Year-on-year inflation for
September surged 94,7 percentage points on the
August figure to 265 percent,
the Central Statistical Office reported on
Monday.
The accommodation
rate is the rate at which the RBZ lends to financial
institutions and these
benchmark their rates against those of the central
bank.
Zimbabwe
National Chamber of Commerce president Mr Luxon Zembe said firms in
the
productive sector, already facing a myriad of problems that include
shortage
of foreign currency, raw materials and fuel, among others, would
have to
borrow at about 420 to 450 percent following the spike in the bank
rate.
"What that effectively means is that businesses will borrow
working capital
at between 420 and 450 percent and no business can survive
at that rate," Mr
Zembe said.
Consequently, he said, the resultant
high cost of borrowing would be
factored into the price of goods and
services and passed on to the
consumers.
Mr Zembe said businesses
that produce basic goods or offer basic services
would continue to borrow at
the prohibitive interest rates and consumers
would still buy as they had no
choice, but the effect of high prices would
be inflationary to the
economy.
On the other hand, said the ZNCC boss, businesses that produce
non-essentials would scale down operations as people would be reluctant to
buy at very high prices, leading the affected firms to close
shop.
Against such a background, "the productive sector is the one that
is going
to suffer most" from the latest bloat in interest rates, Mr Zembe
said.
On the bright side, investment on the money market would improve as
interest
on savings would rise.
Such a development would work in
RBZ's favour as it would encourage deposit
mobilisation thereby taking
excess money from the market, but inflation
remained public enemy number one
when the cost of borrowing rises, Mr Zembe
noted.
Latest developments
present mounting challenges for RBZ as it might be
tempted to reintroduce
concessionary funding as was the case under the
Productive Sector Facility
(PSF).

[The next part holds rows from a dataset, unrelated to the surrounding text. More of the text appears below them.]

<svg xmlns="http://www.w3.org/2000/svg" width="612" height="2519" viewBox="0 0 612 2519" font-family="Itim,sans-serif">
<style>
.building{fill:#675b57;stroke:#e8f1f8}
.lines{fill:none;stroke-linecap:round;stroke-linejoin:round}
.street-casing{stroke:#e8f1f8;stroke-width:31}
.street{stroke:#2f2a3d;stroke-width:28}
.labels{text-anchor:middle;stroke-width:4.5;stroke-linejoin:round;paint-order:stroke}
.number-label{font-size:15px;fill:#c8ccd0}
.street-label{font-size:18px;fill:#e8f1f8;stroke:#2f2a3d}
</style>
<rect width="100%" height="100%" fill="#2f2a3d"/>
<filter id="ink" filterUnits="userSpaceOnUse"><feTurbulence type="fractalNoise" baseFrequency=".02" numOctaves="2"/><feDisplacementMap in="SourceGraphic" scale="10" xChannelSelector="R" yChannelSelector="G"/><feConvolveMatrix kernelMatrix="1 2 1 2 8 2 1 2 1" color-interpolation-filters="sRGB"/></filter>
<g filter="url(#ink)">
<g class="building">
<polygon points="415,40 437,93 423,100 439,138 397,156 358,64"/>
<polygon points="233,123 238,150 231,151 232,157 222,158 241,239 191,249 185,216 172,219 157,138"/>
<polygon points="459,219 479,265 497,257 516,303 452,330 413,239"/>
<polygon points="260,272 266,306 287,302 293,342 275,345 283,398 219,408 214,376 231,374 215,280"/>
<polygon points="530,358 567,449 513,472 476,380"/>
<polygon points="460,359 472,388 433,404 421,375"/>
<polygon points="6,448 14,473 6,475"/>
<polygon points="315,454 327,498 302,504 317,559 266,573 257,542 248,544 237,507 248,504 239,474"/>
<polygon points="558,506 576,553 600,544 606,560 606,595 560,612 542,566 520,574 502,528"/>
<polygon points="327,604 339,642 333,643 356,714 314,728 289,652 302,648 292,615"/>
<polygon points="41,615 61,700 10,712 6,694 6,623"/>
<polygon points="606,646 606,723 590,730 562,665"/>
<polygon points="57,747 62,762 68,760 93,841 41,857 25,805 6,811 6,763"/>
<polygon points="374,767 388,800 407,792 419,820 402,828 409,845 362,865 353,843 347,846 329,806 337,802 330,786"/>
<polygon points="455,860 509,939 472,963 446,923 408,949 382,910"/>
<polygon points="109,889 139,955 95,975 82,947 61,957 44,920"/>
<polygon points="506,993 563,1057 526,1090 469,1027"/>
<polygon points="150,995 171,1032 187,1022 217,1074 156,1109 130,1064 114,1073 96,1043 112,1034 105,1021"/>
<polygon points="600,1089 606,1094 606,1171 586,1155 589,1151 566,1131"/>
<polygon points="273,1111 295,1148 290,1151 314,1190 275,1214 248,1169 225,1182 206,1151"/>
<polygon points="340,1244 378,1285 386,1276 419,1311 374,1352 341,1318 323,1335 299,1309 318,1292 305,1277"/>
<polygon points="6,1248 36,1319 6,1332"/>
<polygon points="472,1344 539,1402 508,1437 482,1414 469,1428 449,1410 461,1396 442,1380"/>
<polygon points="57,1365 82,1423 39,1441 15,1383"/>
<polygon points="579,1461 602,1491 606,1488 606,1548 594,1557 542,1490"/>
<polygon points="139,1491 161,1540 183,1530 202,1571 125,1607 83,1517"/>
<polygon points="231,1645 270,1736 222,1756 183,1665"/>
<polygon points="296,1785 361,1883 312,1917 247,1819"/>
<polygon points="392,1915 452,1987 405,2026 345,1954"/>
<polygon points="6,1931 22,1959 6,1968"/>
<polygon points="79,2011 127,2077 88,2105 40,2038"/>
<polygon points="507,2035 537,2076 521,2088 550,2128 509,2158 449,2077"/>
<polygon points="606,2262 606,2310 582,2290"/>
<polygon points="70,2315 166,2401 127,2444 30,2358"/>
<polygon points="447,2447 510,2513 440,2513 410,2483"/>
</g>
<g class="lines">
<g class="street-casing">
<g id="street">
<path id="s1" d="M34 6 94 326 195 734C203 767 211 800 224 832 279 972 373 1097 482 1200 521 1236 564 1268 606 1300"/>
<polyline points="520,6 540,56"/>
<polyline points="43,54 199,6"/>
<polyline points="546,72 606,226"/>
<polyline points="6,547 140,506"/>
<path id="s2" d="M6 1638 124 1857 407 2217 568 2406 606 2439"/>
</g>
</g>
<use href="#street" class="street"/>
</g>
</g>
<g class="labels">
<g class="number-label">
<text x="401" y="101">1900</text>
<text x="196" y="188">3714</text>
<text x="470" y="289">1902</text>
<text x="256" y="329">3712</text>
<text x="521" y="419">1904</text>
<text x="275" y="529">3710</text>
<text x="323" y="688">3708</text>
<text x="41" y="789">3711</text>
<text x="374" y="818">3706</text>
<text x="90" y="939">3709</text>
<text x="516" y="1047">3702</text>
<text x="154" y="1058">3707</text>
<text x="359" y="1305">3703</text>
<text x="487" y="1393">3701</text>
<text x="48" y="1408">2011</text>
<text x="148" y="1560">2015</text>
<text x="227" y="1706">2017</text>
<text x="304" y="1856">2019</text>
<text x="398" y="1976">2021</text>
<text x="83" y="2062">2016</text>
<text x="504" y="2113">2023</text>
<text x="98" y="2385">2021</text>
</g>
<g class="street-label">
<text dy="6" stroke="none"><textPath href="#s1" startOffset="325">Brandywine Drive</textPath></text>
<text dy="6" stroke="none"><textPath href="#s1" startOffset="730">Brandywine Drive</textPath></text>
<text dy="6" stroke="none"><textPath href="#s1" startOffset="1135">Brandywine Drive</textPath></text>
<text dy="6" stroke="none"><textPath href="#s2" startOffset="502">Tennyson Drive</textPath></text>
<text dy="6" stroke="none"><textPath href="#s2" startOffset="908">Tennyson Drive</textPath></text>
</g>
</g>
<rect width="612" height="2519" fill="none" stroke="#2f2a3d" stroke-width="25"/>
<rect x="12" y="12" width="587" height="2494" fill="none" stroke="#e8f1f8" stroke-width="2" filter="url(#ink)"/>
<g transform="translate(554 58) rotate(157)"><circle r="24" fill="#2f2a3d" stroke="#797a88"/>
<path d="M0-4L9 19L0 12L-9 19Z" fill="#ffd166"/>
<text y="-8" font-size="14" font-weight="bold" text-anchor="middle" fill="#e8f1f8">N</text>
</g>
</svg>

The central bank introduced the PSF when
borrowing on the open market
became unsustainable leading to a slump in
capacity
utilisation.
Following the introduction of RBZ's PSF firms' capacity
utilisation levels
were reported to have improved to over 60 percent from as
low as 30 percent
at the end of 2003.
At the beginning of 2004,
borrowing on the open market had become
prohibitive as interest rates shot
to as high 400 percent with the inflation
rate running way ahead at around
600 percent.
Presently, due a host of factors, chief among them fuel and
hard currency
shortages, capacity utilisation is said to have again dropped
to worrisome
levels.
As such, in the face of the new cost of
borrowing challenges companies are
certainly going to face, stakeholders
have reiterated the need for a
holistic approach to solving the distorted
economic fundamentals causing the
prevailing difficulties.
Calls have
been made on numerous occasions and at different forums that the
present
economic challenges should be addressed, not only from the monetary
side
only, but from the fiscal and political angles as well.
Other economic
commentators have called for a harmonisation of the monetary
and fiscal
policies.
Addressing the fiscal side of things could, among other
measures, entail
trimming the civil service as the current state of the
economy cannot
sustain the present numbers.
On the political front,
analysts said, there is need for unanimity in the
turnaround programme where
stakeholders should pull in the same direction on
issues such as adopting a
free market economic system.
Analysts said there apparently were
contradictions among politicians with
some calling for a free market-based
economy while others continued to
advocate for price controls.
And it
was until such economic structural changes were embraced that the
fight
against numerous economic ills would begin to bear fruit.